The DOE suggests microbial enzymes could be used to "improve the manufacture of ethanol from cellulose by replacing the inefficient and expensive processes used today. They could enable smaller-scale and more cost-effective and energy-efficient distributed processing plants that could make ethanol cost competitive with oil-based gasoline. Thousands of microbial species have biochemical processes that are of potential use for this and other applications," the DOE said.
To that end, the goal of GTL, formerly called Genomes to Life, is to understand how "the static information in the DNA of microbial genomes drives the integrated, intricate and dynamic processes of life," the DOE said in its statement. "To achieve this level of understanding requires moving beyond explorations of single genes and proteins to a systems-wide approach. These studies demand explorations of microbes at the molecular, whole cell and community levels."
GTL said "new instruments and advanced computational methods" will be required for this kind of research. Its program has three phases.
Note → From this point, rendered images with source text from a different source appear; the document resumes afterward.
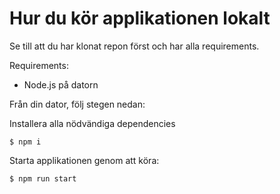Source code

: # Hur du kör applikationen lokalt

Se till att du har klonat repon först och har alla requirements.

Requirements:
- Node.js på datorn

Från din dator, följ stegen nedan:

Installera alla nödvändiga dependencies
```shell
$ npm i
```

Starta applikationen genom att köra:
```shell
$ npm run start
```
First, "key proof of principle experiments" on "complex energy and environmental systems" will be performed and "new" high-throughput tools and computing techniques will be developed. These will be "used for science and scaled up in user research facilities."
Next, GTL will apply these tools to help it "understand biological processes," "develop concepts for industrial application to energy and environmental problems." and "understand the interactions between global biological processes and climate."
Finally, GTL will be able to move these knew developments and observations into "new processes and products to help meet critical national energy and environmental needs," the DOE said.